With these reminders we are sure that social workers and home relief officials will be more conscious of the attitude of meekness and love they should maintain in dealing with the poor who come to them.
And who knows but that this reminder reaching the poor and rebellious who gather at these demonstrations may not bring them closer to the Church who ever has the needs of her poor at heart.
One Saturday afternoon, during the latter part of last month, Dorothy Weston made her first appearance on a soap box in Union Square. It was not really a soap box but a step ladder surmounted by an American flag, and from this pitch Communists, the National Student Federation, also Communists, A. F. of L., Office Workers’ Union and various others were represented.
On account of the Catholic Worker participation in the Ohrbach strike we had been invited to speak at the demonstration being held and after consulting a priest on the advisability of appearing on a platform with Communists, we were advised to go ahead.
Accompanied by a group of Catholic Workers, Dorothy Weston took the stand and gave a brief and forceful talk on the principles of social justice as upheld by the popes and the bishops in their statement on the present crisis.
In spite of traffic noises which included a few fire engines, Dr.
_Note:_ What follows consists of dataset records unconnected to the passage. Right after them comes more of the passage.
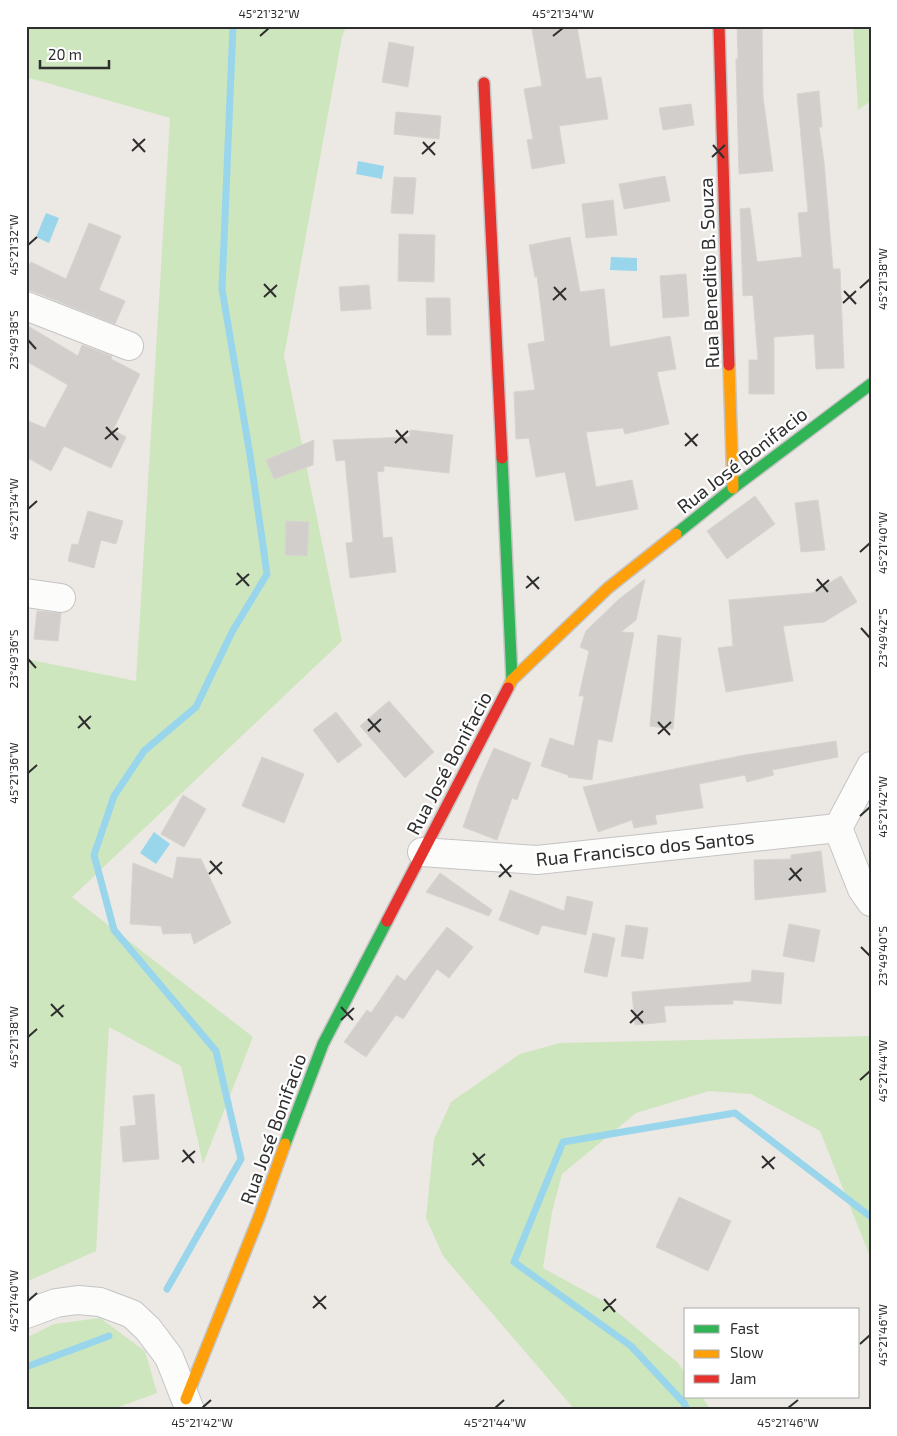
<svg xmlns="http://www.w3.org/2000/svg" width="897" height="1436" viewBox="0 0 897 1436" font-family="'Exo 2',sans-serif">
	<style>
		.green { fill: #cee6be }
		.water { fill: #99d6ec }
		.lines { fill: none; stroke-linecap: round; stroke-linejoin: round }
		.stream { stroke: #99d6ec; stroke-width: 7 }
		.building { fill: #d1cecb; stroke: #d7d4d0 }
		.street-casing { stroke: #c5c4c5; stroke-width: 30 }
		.fast-casing { stroke: #c5c4c5; stroke-width: 14 }
		.slow-casing { stroke: #c5c4c5; stroke-width: 14 }
		.jam-casing { stroke: #c5c4c5; stroke-width: 14 }
		.street { stroke: #fcfcfb; stroke-width: 28 }
		.fast { stroke: #30b455; stroke-width: 11 }
		.slow { stroke: #ff9f0a; stroke-width: 11 }
		.jam { stroke: #e5322d; stroke-width: 11 }
		.ticks { fill: none; stroke: #2e2e2e; stroke-width: 2 }
		.labels { text-anchor: middle; stroke-width: 4.5; stroke-linejoin: round; paint-order: stroke }
		.street-label { font-size: 19px; fill: #2e2e2e; stroke: #fff }
		.neatline { fill: none; stroke: #2e2e2e; stroke-width: 2 }
		.ticks-label { font-size: 12px; text-anchor: middle; fill: #2e2e2e }
	</style>
	<rect width="100%" height="100%" fill="#ece8e4"/>
	<g class="green">
		<polygon points="26,26 346,26 342,37 284,356 342,641 72,897 253,1037 203,1164 181,1066 109,1027 96,1251 26,1282 26,659 136,681 170,118 26,77"/>
		<polygon points="853,26 871,26 871,101 858,110"/>
		<polygon points="871,1036 871,1259 820,1131 751,1094 709,1091 636,1113 562,1174 552,1212 543,1268 605,1302 677,1362 686,1374 686,1397 702,1397 711,1410 575,1410 443,1256 426,1218 434,1139 451,1102 520,1054 560,1043"/>
		<polygon points="100,1318 145,1351 157,1393 111,1410 26,1410 26,1338 54,1324"/>
	</g>
	<g class="water">
		<polygon points="358,161 384,166 382,179 356,174"/>
		<polygon points="46,213 59,218 49,243 36,237"/>
		<polygon points="611,257 637,258 637,271 610,270"/>
		<polygon points="154,832 170,844 156,864 140,853"/>
	</g>
	<g class="lines">
		<g class="stream">
			<polyline points="167,1289 241,1159 216,1051 114,930 94,855 114,796 144,751 196,707 232,632 267,574 250,455 222,289 233,26"/>
			<polyline points="26,1367 109,1336"/>
			<polyline points="687,1410 684,1403 631,1346 514,1262 563,1142 735,1113 871,1217"/>
		</g>
	</g>
	<g class="building">
		<polygon points="550,26 577,26 586,79 601,77 608,119 559,126 565,163 532,169 527,140 533,139 524,89 542,86 532,29"/>
		<polygon points="737,26 762,26 763,97 773,171 739,174 736,59 738,59"/>
		<polygon points="389,42 414,47 408,87 382,82"/>
		<polygon points="819,91 822,127 819,127 824,162 833,269 840,269 844,368 816,369 814,334 774,337 774,394 749,394 749,360 758,360 753,295 743,296 740,209 750,208 757,262 802,257 798,213 808,212 797,94"/>
		<polygon points="691,104 694,125 663,130 659,108"/>
		<polygon points="396,112 441,116 439,139 394,134"/>
		<polygon points="665,176 670,201 624,209 619,184"/>
		<polygon points="394,177 416,178 413,214 391,213"/>
		<polygon points="613,200 617,235 586,238 582,204"/>
		<polygon points="89,223 121,236 99,290 125,301 115,324 32,291 26,291 26,272 31,262 66,279"/>
		<polygon points="399,234 435,235 434,282 398,281"/>
		<polygon points="570,237 580,292 604,289 610,347 670,336 676,369 657,372 669,424 625,434 623,428 586,432 596,487 632,480 638,509 575,521 565,472 536,477 529,438 516,439 514,392 535,390 528,344 545,341 537,276 535,277 529,245"/>
		<polygon points="686,274 689,316 663,318 660,276"/>
		<polygon points="369,285 371,309 341,311 339,287"/>
		<polygon points="426,298 450,298 451,335 427,335"/>
		<polygon points="26,323 29,324 28,326 78,356 82,345 112,356 111,359 140,374 113,430 126,437 111,468 64,446 51,471 26,457 26,420 45,428 68,385 26,361"/>
		<polygon points="410,430 453,435 449,473 384,466 384,471 377,472 383,538 392,537 396,572 350,578 346,543 353,542 345,460 336,461 333,440 410,437"/>
		<polygon points="314,440 313,465 274,479 266,460"/>
		<polygon points="755,496 775,524 727,559 707,531"/>
		<polygon points="818,500 825,550 801,552 795,503"/>
		<polygon points="88,511 123,521 116,544 101,540 94,568 68,561 72,544 78,545"/>
		<polygon points="286,521 309,522 307,556 285,555"/>
		<polygon points="841,576 857,602 824,622 783,626 793,681 726,692 718,648 733,646 729,600 812,593"/>
		<polygon points="645,579 636,620 621,632 634,633 612,742 598,739 592,780 568,777 568,775 541,766 550,738 574,746 584,696 579,696 589,651 580,647 586,631 618,600"/>
		<polygon points="37,611 61,613 58,641 34,639"/>
		<polygon points="658,635 681,638 673,729 650,726"/>
		<polygon points="389,701 434,752 405,778 360,726"/>
		<polygon points="336,712 362,745 338,763 313,730"/>
		<polygon points="836,741 838,757 772,770 774,775 747,782 745,775 699,784 703,808 655,815 657,824 634,828 632,820 598,832 583,787 745,755"/>
		<polygon points="494,748 531,763 517,800 512,798 497,840 463,827 479,782"/>
		<polygon points="262,757 304,774 284,823 242,806"/>
		<polygon points="183,795 206,809 184,847 161,834"/>
		<polygon points="821,851 826,892 755,900 754,860 791,859 791,855"/>
		<polygon points="177,857 201,859 231,923 194,944 191,933 163,934 161,926 130,924 133,863 173,879"/>
		<polygon points="440,873 492,910 489,916 426,892"/>
		<polygon points="510,890 564,911 567,896 593,902 586,935 542,925 538,935 499,920"/>
		<polygon points="789,924 820,930 814,962 783,956"/>
		<polygon points="626,925 648,928 643,959 621,956"/>
		<polygon points="447,927 473,947 449,978 437,969 403,1019 396,1015 366,1057 344,1042 367,1010 371,1013 397,975 405,981"/>
		<polygon points="593,933 615,938 607,977 584,972"/>
		<polygon points="752,970 784,973 781,1004 733,1000 733,1004 664,1006 666,1022 635,1025 632,992 751,982"/>
		<polygon points="154,1094 159,1159 123,1162 120,1127 136,1125 133,1096"/>
		<polygon points="679,1197 731,1221 708,1271 656,1247"/>
	</g>
	<g class="lines">
		<g class="street-casing">
			<g id="street">
				<polyline points="26,306 129,346"/>
				<polyline points="26,593 61,598"/>
				<polyline points="871,766 838,828 862,889 871,902"/>
				<polyline points="422,852 537,860 838,828"/>
				<polyline points="26,1314 56,1303 78,1300 100,1302 132,1314 148,1329 169,1357 190,1410"/>
			</g>
		</g>
		<g class="fast-casing">
			<g id="fast">
				<polyline points="502,458 512,680"/>
				<polyline points="676,534 733,488 871,384"/>
				<polyline points="285,1144 323,1044 387,921"/>
			</g>
		</g>
		<g class="slow-casing">
			<g id="slow">
				<polyline points="729,365 733,488"/>
				<polyline points="508,688 512,680 608,588 676,534"/>
				<polyline points="186,1399 259,1217 285,1144"/>
			</g>
		</g>
		<g class="jam-casing">
			<g id="jam">
				<polyline points="719,26 729,365"/>
				<polyline points="484,83 502,458"/>
				<polyline points="387,921 508,688"/>
			</g>
		</g>
		<use href="#street" class="street"/>
		<use href="#fast" class="fast"/>
		<use href="#slow" class="slow"/>
		<use href="#jam" class="jam"/>
	</g>
	<path class="ticks" d="M 260,36 L 269,28M 553,36 L 563,28M 133,139 L 145,152M 423,142 L 435,155M 713,145 L 724,158M 132,151 L 145,139M 422,154 L 435,142M 712,157 L 725,145M 28,245 L 37,237M 264,284 L 276,297M 554,287 L 566,300M 860,288 L 870,279M 844,291 L 856,304M 264,297 L 277,285M 553,300 L 566,288M 843,303 L 856,291M 28,340 L 36,349M 106,427 L 118,440M 396,430 L 407,443M 685,433 L 697,446M 105,439 L 118,428M 395,443 L 408,431M 685,446 L 698,434M 28,509 L 37,501M 860,552 L 870,543M 237,573 L 249,586M 527,576 L 539,589M 817,579 L 828,592M 236,585 L 249,574M 526,588 L 539,577M 816,591 L 829,580M 861,628 L 870,638M 28,659 L 36,668M 79,716 L 90,729M 368,719 L 380,732M 658,722 L 670,735M 78,728 L 91,716M 368,731 L 381,719M 658,734 L 671,722M 28,773 L 37,765M 860,816 L 870,807M 210,861 L 222,874M 500,864 L 511,877M 790,868 L 801,881M 209,874 L 222,862M 499,877 L 512,865M 789,880 L 802,868M 861,947 L 870,956M 51,1004 L 63,1017M 341,1007 L 353,1020M 631,1010 L 643,1023M 51,1016 L 64,1005M 341,1020 L 354,1008M 630,1023 L 643,1011M 28,1037 L 37,1029M 860,1080 L 870,1071M 183,1150 L 194,1163M 473,1153 L 484,1166M 762,1156 L 774,1169M 182,1162 L 195,1151M 472,1165 L 485,1154M 762,1168 L 775,1157M 314,1296 L 326,1309M 604,1299 L 615,1312M 28,1301 L 37,1293M 313,1308 L 326,1296M 603,1311 L 616,1299M 860,1344 L 870,1335M 202,1408 L 211,1400M 495,1408 L 504,1400M 788,1408 L 798,1400"/>
	<g class="labels">
		<g class="street-label">
			<text transform="translate(709 273) rotate(-92)" y="7">Rua Benedito B. Souza</text>
			<text transform="translate(742 460) rotate(-38)" y="7">Rua José Bonifacio</text>
			<text transform="translate(449 763) rotate(-62)" y="7">Rua José Bonifacio</text>
			<text transform="translate(645 848) rotate(-6)" y="7">Rua Francisco dos Santos</text>
			<text transform="translate(273 1129) rotate(-70)" y="7">Rua José Bonifacio</text>
		</g>
	</g>
	<rect width="897" height="1436" fill="none" stroke="#ffffff" stroke-width="55"/>
	<rect x="684" y="1308" width="175" height="90" fill="#ffffff" stroke="#ababab"/>
	<rect x="694" y="1325" width="25" height="8" fill="#30b455" stroke="#ababab"/>
	<text x="730" y="1334" font-size="15" fill="#2e2e2e">Fast</text>
	<rect x="694" y="1350" width="25" height="8" fill="#ff9f0a" stroke="#ababab"/>
	<text x="730" y="1358" font-size="15" fill="#2e2e2e">Slow</text>
	<rect x="694" y="1375" width="25" height="8" fill="#e5322d" stroke="#ababab"/>
	<text x="730" y="1384" font-size="15" fill="#2e2e2e">Jam</text>
	<path d="M40 60v8h69v-8" fill="none" stroke="#2e2e2e" stroke-width="2.5"/>
	<text x="48" y="60" font-size="15" fill="#2e2e2e" stroke="#ffffff" stroke-width="4" paint-order="stroke">20 m</text>
	<rect x="28" y="28" width="842" height="1380" class="neatline"/>
	<g class="ticks-label">
		<text x="269" y="18">45°21'32"W</text>
		<text x="563" y="18">45°21'34"W</text>
		<text transform="translate(14 245) rotate(-90)" y="4">45°21'32"W</text>
		<text transform="translate(883 279) rotate(-90)" y="4">45°21'38"W</text>
		<text transform="translate(14 340) rotate(-90)" y="4">23°49'38"S</text>
		<text transform="translate(14 509) rotate(-90)" y="4">45°21'34"W</text>
		<text transform="translate(883 543) rotate(-90)" y="4">45°21'40"W</text>
		<text transform="translate(883 638) rotate(-90)" y="4">23°49'42"S</text>
		<text transform="translate(14 659) rotate(-90)" y="4">23°49'36"S</text>
		<text transform="translate(14 773) rotate(-90)" y="4">45°21'36"W</text>
		<text transform="translate(883 807) rotate(-90)" y="4">45°21'42"W</text>
		<text transform="translate(883 956) rotate(-90)" y="4">23°49'40"S</text>
		<text transform="translate(14 1037) rotate(-90)" y="4">45°21'38"W</text>
		<text transform="translate(883 1071) rotate(-90)" y="4">45°21'44"W</text>
		<text transform="translate(14 1301) rotate(-90)" y="4">45°21'40"W</text>
		<text transform="translate(883 1335) rotate(-90)" y="4">45°21'46"W</text>
		<text x="202" y="1427">45°21'42"W</text>
		<text x="495" y="1427">45°21'44"W</text>
		<text x="788" y="1427">45°21'46"W</text>
	</g>
</svg>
Weston was able to make herself heard and was listened to with interest.
Realizing the necessity of bringing Christian social teachings to the man in the street, we wish to call attention to the story, SPEAKERS WANTED, in this issue of the paper.
The Catholic Worker is penetrating farther and farther in the wildernesses of the world.
Last month a visitor came to us from the missions of Africa where he had been living in a mud hut with a tin roof for the last four years. This Irish missionary priest has been laboring among 50,000 natives of Nigeria where the temperature is 120 in the shade.
He asks us to send him the paper when he goes back to his labors next fall.
Last month we visited the Holy Name Mission on the Bowery where 1,200 men are cared for by Father Rafter and Father O’Connor.
“There are 15,000 men on the Bowery,” Father Rafter said. “We’ve been working with them for the last 22 years. We saved for a long time, trying to get a building fund together, but the depression has exhausted that long since and the building has to be deferred.”
Evidently Father Rafter believes and follows out the teaching of Bossuet that the Church’s first concern are the immediate needs of the poor.
“We have five masses on Sunday morning,” he said, “and they are all packed. These men would not go elsewhere. They are at home here with us.”
And we thought to ourselves as we went through the shabby old building, what a gigantic task these priests of God have always with them, and with what cheer they undertake it each day, using what means they have at hand to work with.
Anyone who says that city agencies are taking care of all the poor and that he cannot find any work to do ought to go see Father Rafter and see what cooperation he can give him in the way of gathering clothes for the poor, for instance.
One of our Catholic Workers found something that he could do in playing the organ at evening services three nights a week. He is an invalid himself, but he’s given his time and his strength willingly and with joy.